According to a December 2023 survey by Convrg.io, a mere 10% of organizations had transitioned GenAI solutions to production by 2023’s end. The majority of solutions languished in the research and testing phases, hinting at the struggle to identify commercially viable GenAI applications.
However, Glean’s financial fortitude—coupled with a clientele spanning 200 firms, including Duolingo, Grammarly, and Sony—has captivated investors’ attention.
Glean recently announced a $200 million Series D funding round, co-led by Kleiner Perkins and Lightspeed Venture Partners, with a bevy of prominent backers participating. Kleiner Perkins’ Mamoon Hamid expressed unwavering confidence in Glean’s potential, reiterating his firm’s commitment since the Series A round in 2019.
Jain affirms that this fresh infusion of capital, catapulting Glean’s total funding to ~$360 million and valuing the startup at $2.2 billion, will fuel expansion across all fronts.
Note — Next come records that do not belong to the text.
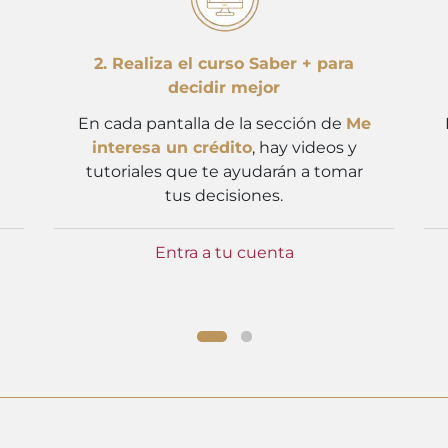
2. Realiza el curso Saber + para
decidir mejor
En cada pantalla de la sección de
Me
interesa un crédito
, hay videos y
tutoriales que te ayudarán a tomar
tus decisiones.
Entra a tu cuenta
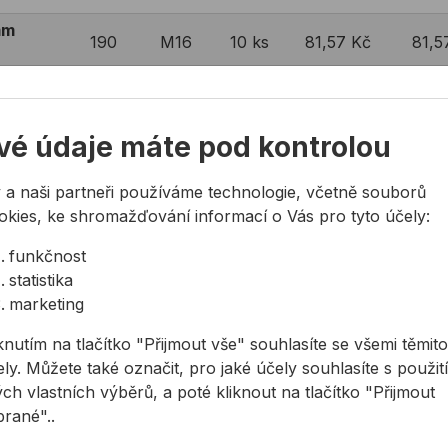
mm
190
M16
10 ks
81,57 Kč
81,5
mm
230
M16
10 ks
97,82 Kč
97,8
vé údaje máte pod kontrolou
mm
250
M16
10 ks
97,27 Kč
97,2
 a naši partneři používáme technologie, včetně souborů
mm
300
M16
10 ks
121,23 Kč
121,
okies, ke shromažďování informací o Vás pro tyto účely:
funkčnost
mm
134,
360
M16
10 ks
40,31 Kč
statistika
40,3
marketing
0mm
147,
220
M20
10 ks
59,08 Kč
59,0
knutím na tlačítko "Přijmout vše" souhlasíte se všemi těmito
ly. Můžete také označit, pro jaké účely souhlasíte s použit
0mm
260
M20
10 ks
186,81 Kč
186,
ch vlastních výběrů, a poté kliknout na tlačítko "Přijmout
brané"..
0mm
300
M20
10 ks
231,29 Kč
231,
The Palo Alto-based company, presently boasting ~300 employees, aims to bolster its product offerings and augment its go-to-market strategies.
“Glean continues to witness robust demand, particularly from enterprises navigating the prerequisites for GenAI integration,” Jain declared. “We’ve maintained judicious hiring and expenditure practices, with recent staffing increases geared towards meeting escalating customer demands.“
Conclusion:
The success and rapid growth of Glean underscore a burgeoning market demand for AI-driven solutions that streamline data accessibility and enhance productivity within enterprises. Despite initial hesitations surrounding privacy and reliability, Glean’s robust performance and substantial funding signal a shift towards widespread adoption of GenAI platforms in corporate environments, reshaping the landscape of enterprise knowledge management.